**Consigne:** Selon l'extrait du texte sur le lobby nucléaire, qu'est-ce qui prouve que ce lobby est loin d'être le seul à peser dans le domaine de l'énergie ? Répondez en une phrase.

**Extrait du texte:**
+++++

Défense de la santé au travail ou nucléophobie ?
Le magazine Santé et travail de juillet publie un article signé de son rédacteur en chef censé illustrer les méfaits du lobby nucléaire (1) . Pourquoi douter de l’existence de lobbies, et a fortiori d’un lobby nucléaire, soucieux de faire pression sur les pouvoirs publics afin qu’ils privilégient cette forme d’énergie par rapport aux autres ? L’annonce du lancement d’un projet de 600 éoliennes offshore (2) prouve toutefois qu’il est loin d’être le seul lobby influent dans le domaine. Mais ce journal traite de santé et de travail, pas d’organisation du marché et de concurrence. Quel est donc le rapport entre le lobby nucléaire et la santé au travail ? Obtiendrait-il de scandaleuses dérogations à l’obligation de protéger la sécurité et la santé des travailleurs ?

+++++

**Entrées extraites:**
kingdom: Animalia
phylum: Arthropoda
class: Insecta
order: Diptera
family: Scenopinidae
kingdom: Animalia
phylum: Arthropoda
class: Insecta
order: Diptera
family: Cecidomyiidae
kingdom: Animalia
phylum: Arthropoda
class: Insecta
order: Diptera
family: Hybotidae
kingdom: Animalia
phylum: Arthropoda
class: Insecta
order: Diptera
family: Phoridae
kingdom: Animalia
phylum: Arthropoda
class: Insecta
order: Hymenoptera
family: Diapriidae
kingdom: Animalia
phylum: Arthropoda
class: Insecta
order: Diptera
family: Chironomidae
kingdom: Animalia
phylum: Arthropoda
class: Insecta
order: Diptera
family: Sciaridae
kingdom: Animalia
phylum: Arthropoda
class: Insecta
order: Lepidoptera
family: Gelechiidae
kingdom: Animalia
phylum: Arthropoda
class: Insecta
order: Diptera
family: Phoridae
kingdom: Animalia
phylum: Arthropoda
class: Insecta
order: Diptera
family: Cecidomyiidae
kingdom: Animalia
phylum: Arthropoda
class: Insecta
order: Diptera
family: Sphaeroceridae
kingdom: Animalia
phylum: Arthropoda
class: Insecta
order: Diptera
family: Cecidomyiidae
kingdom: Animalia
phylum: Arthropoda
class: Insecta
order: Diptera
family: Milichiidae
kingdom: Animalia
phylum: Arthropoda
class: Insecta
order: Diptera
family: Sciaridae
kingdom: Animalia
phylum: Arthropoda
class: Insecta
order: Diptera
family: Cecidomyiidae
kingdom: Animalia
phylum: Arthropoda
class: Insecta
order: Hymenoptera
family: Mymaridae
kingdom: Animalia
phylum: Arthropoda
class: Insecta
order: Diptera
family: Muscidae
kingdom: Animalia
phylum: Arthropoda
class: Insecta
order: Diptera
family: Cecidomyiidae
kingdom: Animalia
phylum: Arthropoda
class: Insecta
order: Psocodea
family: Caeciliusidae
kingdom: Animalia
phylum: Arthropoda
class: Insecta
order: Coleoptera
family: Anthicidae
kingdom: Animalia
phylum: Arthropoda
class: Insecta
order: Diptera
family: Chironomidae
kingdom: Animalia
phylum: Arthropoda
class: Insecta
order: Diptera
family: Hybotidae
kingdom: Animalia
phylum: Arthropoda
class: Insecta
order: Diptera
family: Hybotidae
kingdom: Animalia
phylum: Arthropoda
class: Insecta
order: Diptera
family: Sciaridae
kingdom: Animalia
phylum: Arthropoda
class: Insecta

+++++

**Réponse complète:** L'annonce du lancement d'un projet de 600 éoliennes offshore prouve que le lobby nucléaire est loin d'être le seul lobby influent dans le domaine.